Question Analysis Format
This documentation describes the xml format of question analysis output. The format is for the Question Analysis submission, and for those IR4QA participants who wants to use question analysis results from QA. For the definition of Run ID, please refer to: SubmissionFormat#RunIDDefinition.
Overview
Tag |
Description |
TOPIC_SET |
Contains a meta data and a list of topics |
METADATA |
Contains meta information about the system that produced this result |
TOPIC |
Each TOPIC is associated with QUESTION_ANALYSIS. |
QUESTION_ANALYSIS |
Contains an ANSWERTYPE and KEYTERMS extracted from the question. |
ANSWERTYPE |
By default, one of DEFINITION, BIOGRAPHY, RELATIONSHIP, EVENT are expected.

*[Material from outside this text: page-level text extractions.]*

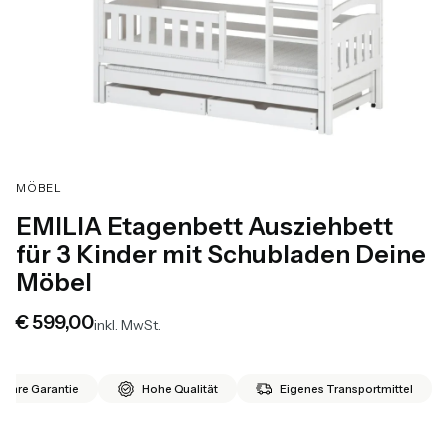
MÖBEL
EMILIA Etagenbett Ausziehbett
für 3 Kinder mit Schubladen Deine
Möbel
Preis
€ 599,00
inkl. MwSt.
 Jahre Garantie
Hohe Qualität
Eigenes Transportmittel
*
Größe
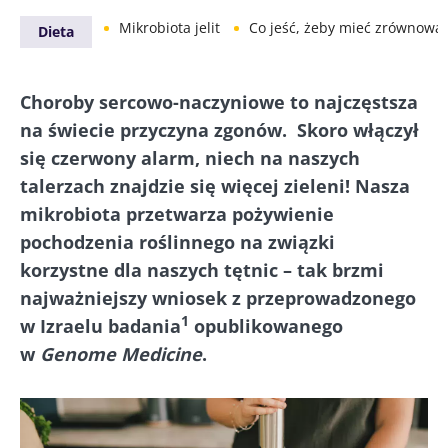
Mikrobiota jelit
Co jeść, żeby mieć zrównoważoną mikro
Dieta
Choroby sercowo-naczyniowe to najczęstsza
na świecie przyczyna zgonów. Skoro włączył
się czerwony alarm, niech na naszych
talerzach znajdzie się więcej zieleni! Nasza
mikrobiota przetwarza pożywienie
pochodzenia roślinnego na związki
korzystne dla naszych tętnic – tak brzmi
najważniejszy wniosek z przeprowadzonego
1
w Izraelu badania
opublikowanego
w
Genome Medicine
.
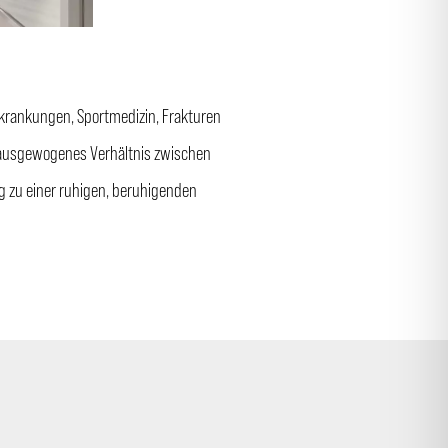
rkrankungen, Sportmedizin, Frakturen
n ausgewogenes Verhältnis zwischen
tig zu einer ruhigen, beruhigenden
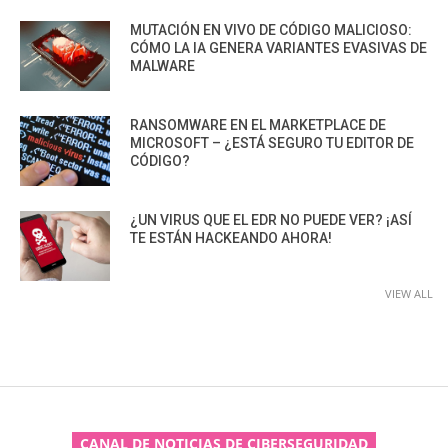
MUTACIÓN EN VIVO DE CÓDIGO MALICIOSO:
CÓMO LA IA GENERA VARIANTES EVASIVAS DE
MALWARE
RANSOMWARE EN EL MARKETPLACE DE
MICROSOFT – ¿ESTÁ SEGURO TU EDITOR DE
CÓDIGO?
¿UN VIRUS QUE EL EDR NO PUEDE VER? ¡ASÍ
TE ESTÁN HACKEANDO AHORA!
VIEW ALL
CANAL DE NOTICIAS DE CIBERSEGURIDAD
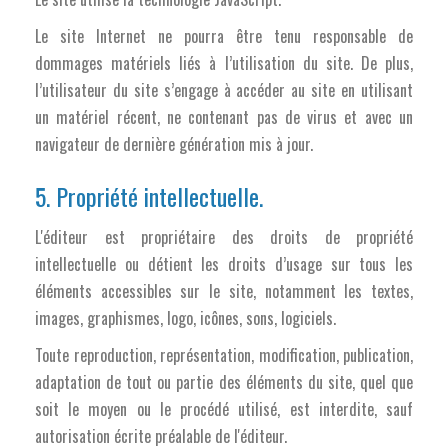
Le site Internet ne pourra être tenu responsable de
dommages matériels liés à l’utilisation du site. De plus,
l’utilisateur du site s’engage à accéder au site en utilisant
un matériel récent, ne contenant pas de virus et avec un
navigateur de dernière génération mis à jour.
5. Propriété intellectuelle.
L'éditeur est propriétaire des droits de propriété
intellectuelle ou détient les droits d’usage sur tous les
éléments accessibles sur le site, notamment les textes,
images, graphismes, logo, icônes, sons, logiciels.
Toute reproduction, représentation, modification, publication,
adaptation de tout ou partie des éléments du site, quel que
soit le moyen ou le procédé utilisé, est interdite, sauf
autorisation écrite préalable de l'éditeur.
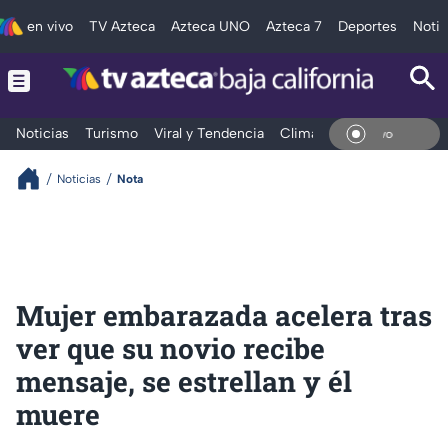
en vivo
TV Azteca
Azteca UNO
Azteca 7
Deportes
Notic
Noticias
Turismo
Viral y Tendencia
Clima
Deportes
Espec
En Vi
Noticias
Nota
Mujer embarazada acelera tras
ver que su novio recibe
mensaje, se estrellan y él
muere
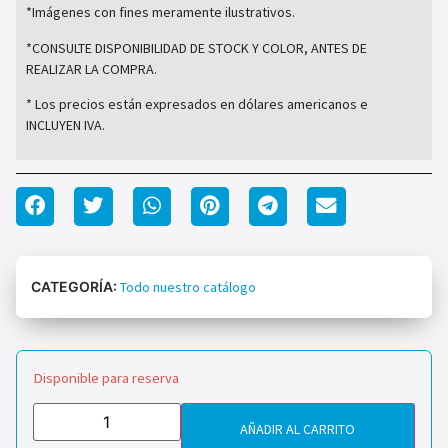
*Imágenes con fines meramente ilustrativos.
*CONSULTE DISPONIBILIDAD DE STOCK Y COLOR, ANTES DE
REALIZAR LA COMPRA.
* Los precios están expresados en dólares americanos e
INCLUYEN IVA.
CATEGORÍA:
Todo nuestro catálogo
Disponible para reserva
AÑADIR AL CARRITO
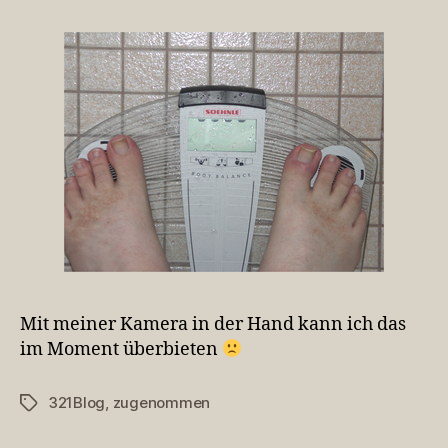
Mit meiner Kamera in der Hand kann ich das
im Moment überbieten
321Blog
,
zugenommen
Schlagwörter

You can expand the answer type with your original type, if you wish. SCORE is optional but you are recommended to produce this value between 0 and 1. |
KEYTERM |
This field stores (translated) key word from the question. Synonym/alias can also be added as KEYTERM. SCORE is optional but you are recommended to produce this value between 0 and 1. |
DTD
<!DOCTYPE TOPIC_SET [ <!ELEMENT TOPIC_SET (METADATA,TOPIC*)> <!ELEMENT METADATA (RUNID,DESCRIPTION?)> <!ELEMENT RUNID (#PCDATA)> <!ELEMENT DESCRIPTION (#PCDATA)> <!ELEMENT TOPIC (QUESTION_ANALYSIS)> <!ATTLIST TOPIC ID CDATA #REQUIRED> <!ELEMENT QUESTION_ANALYSIS (ANSWERTYPE,KEYTERMS)> <!ELEMENT ANSWERTYPE (#PCDATA)> <!ATTLIST ANSWERTYPE SCORE CDATA #IMPLIED> <!ELEMENT KEYTERMS (KEYTERM*)> <!ATTLIST KEYTERMS LANGUAGE (CS|CT|EN|JA) #REQUIRED> <!ELEMENT KEYTERM (#PCDATA)> <!ATTLIST KEYTERM SCORE CDATA #IMPLIED> ]>
Sample XML Format
<TOPIC_SET>
<METADATA>
<RUNID>CMUJAV-EN-JA-01-T</RUNID>
<DESCRIPTION>We used Support Vector Machine for answer type classification and NP chunking.</DESCRIPTION>
</METADATA>
<TOPIC ID="ACLIA1-JA-T1">
<QUESTION_ANALYSIS>
<ANSWERTYPE SCORE="1.0">DEFINITION</ANSWERTYPE>
<KEYTERMS LANGUAGE="JA">
<KEYTERM SCORE="1.0">ファタハ</KEYTERM>
<KEYTERM SCORE="0.1">組織</KEYTERM>
</KEYTERMS>
</QUESTION_ANALYSIS>
</TOPIC>
<TOPIC ID="ACLIA1-JA-T2">
<QUESTION_ANALYSIS>
<ANSWERTYPE SCORE="1.0">DEFINITION</ANSWERTYPE>
<KEYTERMS LANGUAGE="JA">
<KEYTERM SCORE="1.0">もやもや病</KEYTERM>
<KEYTERM SCORE="0.3">病気</KEYTERM>
</KEYTERMS>
</QUESTION_ANALYSIS>
</TOPIC>
</TOPIC_SET>
Changelog
- 2008-05-16: Generalized format by using TOPIC_SET:TOPIC structure. Simplified the DTD by removing optional fields for process time etc.